### WHAT YOU ARE ASKED TO DO
Copy the lines below verbatim. Begin with the first and end with the line containing "Figure 2. Hydraulic".

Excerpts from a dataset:
━━━━
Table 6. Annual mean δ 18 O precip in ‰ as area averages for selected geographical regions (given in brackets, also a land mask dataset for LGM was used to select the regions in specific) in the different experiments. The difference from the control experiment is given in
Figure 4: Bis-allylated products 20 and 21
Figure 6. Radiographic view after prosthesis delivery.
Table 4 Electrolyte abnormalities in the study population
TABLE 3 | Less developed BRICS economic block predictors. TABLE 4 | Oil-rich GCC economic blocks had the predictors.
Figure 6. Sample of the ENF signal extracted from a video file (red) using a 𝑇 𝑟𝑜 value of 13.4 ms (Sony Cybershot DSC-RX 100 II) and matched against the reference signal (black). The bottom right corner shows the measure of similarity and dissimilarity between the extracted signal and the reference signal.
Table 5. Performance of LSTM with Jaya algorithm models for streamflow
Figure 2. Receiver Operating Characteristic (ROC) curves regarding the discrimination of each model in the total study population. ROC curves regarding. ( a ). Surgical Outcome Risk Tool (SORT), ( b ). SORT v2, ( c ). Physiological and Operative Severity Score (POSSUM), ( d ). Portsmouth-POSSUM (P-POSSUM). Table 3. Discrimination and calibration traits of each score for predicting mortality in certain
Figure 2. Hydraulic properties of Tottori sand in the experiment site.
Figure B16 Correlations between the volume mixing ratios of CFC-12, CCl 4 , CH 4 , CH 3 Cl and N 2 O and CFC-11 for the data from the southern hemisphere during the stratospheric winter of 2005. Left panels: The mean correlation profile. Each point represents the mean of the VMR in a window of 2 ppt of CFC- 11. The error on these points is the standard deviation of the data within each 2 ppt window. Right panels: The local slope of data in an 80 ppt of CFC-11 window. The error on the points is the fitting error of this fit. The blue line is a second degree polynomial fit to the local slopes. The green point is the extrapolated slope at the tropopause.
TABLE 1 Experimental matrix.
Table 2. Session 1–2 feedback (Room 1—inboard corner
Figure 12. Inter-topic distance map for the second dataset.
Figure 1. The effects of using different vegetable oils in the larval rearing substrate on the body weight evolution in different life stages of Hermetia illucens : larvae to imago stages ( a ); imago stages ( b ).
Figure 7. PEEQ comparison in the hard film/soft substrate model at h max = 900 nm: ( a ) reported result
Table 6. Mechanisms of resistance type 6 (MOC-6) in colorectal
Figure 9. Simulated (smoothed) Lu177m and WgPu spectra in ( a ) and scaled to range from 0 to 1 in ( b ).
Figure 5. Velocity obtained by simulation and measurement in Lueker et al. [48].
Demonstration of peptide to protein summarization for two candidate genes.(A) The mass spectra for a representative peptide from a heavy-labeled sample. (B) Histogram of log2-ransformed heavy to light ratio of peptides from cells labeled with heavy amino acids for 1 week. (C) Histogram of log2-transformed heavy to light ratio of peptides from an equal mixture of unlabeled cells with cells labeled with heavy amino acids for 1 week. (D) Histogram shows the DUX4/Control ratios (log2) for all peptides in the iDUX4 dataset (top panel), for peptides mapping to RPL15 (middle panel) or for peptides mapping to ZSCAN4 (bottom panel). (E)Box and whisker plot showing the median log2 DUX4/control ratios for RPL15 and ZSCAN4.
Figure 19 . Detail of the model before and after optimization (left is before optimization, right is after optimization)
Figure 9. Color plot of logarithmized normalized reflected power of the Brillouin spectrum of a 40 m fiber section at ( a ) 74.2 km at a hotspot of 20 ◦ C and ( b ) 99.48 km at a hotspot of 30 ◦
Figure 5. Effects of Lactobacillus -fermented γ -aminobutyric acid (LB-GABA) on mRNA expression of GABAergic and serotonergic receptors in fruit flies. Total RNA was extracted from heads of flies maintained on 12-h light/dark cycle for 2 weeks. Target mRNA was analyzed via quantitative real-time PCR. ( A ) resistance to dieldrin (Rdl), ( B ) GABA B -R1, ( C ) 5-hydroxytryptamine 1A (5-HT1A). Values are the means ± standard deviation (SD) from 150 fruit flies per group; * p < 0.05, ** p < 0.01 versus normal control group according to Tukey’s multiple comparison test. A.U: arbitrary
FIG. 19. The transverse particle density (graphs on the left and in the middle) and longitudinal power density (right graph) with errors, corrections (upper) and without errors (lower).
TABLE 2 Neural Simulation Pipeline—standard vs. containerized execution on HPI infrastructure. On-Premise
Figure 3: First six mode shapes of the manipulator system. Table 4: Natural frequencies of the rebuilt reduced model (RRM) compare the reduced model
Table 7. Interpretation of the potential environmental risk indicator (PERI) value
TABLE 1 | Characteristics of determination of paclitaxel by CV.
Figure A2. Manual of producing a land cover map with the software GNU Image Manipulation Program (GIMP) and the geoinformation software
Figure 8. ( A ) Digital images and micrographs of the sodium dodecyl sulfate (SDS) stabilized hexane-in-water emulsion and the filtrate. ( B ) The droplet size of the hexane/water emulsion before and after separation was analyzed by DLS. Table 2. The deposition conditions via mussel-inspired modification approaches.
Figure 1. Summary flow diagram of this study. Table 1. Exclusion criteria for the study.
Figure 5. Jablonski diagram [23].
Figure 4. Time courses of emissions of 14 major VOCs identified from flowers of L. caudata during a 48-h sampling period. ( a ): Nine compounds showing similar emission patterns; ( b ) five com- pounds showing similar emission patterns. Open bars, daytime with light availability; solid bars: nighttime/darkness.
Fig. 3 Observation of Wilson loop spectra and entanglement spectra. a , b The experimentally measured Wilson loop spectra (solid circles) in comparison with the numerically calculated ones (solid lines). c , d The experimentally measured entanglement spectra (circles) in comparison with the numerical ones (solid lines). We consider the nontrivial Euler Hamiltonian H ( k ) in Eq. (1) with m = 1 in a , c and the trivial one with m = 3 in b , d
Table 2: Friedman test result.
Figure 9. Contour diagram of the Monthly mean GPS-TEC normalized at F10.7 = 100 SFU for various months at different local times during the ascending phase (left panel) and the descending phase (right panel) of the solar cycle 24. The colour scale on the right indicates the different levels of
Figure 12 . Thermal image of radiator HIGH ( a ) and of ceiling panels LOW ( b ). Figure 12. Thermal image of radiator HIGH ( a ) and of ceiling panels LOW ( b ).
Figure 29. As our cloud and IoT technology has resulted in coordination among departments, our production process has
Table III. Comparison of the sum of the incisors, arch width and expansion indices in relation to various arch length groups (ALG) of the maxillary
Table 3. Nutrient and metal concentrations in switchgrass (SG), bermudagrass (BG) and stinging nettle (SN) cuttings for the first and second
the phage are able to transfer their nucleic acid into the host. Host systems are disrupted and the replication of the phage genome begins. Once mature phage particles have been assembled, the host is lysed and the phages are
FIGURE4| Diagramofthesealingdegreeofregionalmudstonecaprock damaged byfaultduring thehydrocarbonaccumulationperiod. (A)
━━━━
### YOUR RESPONSE
Table 6. Annual mean δ 18 O precip in ‰ as area averages for selected geographical regions (given in brackets, also a land mask dataset for LGM was used to select the regions in specific) in the different experiments. The difference from the control experiment is given in
Figure 4: Bis-allylated products 20 and 21
Figure 6. Radiographic view after prosthesis delivery.
Table 4 Electrolyte abnormalities in the study population
TABLE 3 | Less developed BRICS economic block predictors. TABLE 4 | Oil-rich GCC economic blocks had the predictors.
Figure 6. Sample of the ENF signal extracted from a video file (red) using a 𝑇 𝑟𝑜 value of 13.4 ms (Sony Cybershot DSC-RX 100 II) and matched against the reference signal (black). The bottom right corner shows the measure of similarity and dissimilarity between the extracted signal and the reference signal.
Table 5. Performance of LSTM with Jaya algorithm models for streamflow
Figure 2. Receiver Operating Characteristic (ROC) curves regarding the discrimination of each model in the total study population. ROC curves regarding. ( a ). Surgical Outcome Risk Tool (SORT), ( b ). SORT v2, ( c ). Physiological and Operative Severity Score (POSSUM), ( d ). Portsmouth-POSSUM (P-POSSUM). Table 3. Discrimination and calibration traits of each score for predicting mortality in certain
Figure 2. Hydraulic properties of Tottori sand in the experiment site.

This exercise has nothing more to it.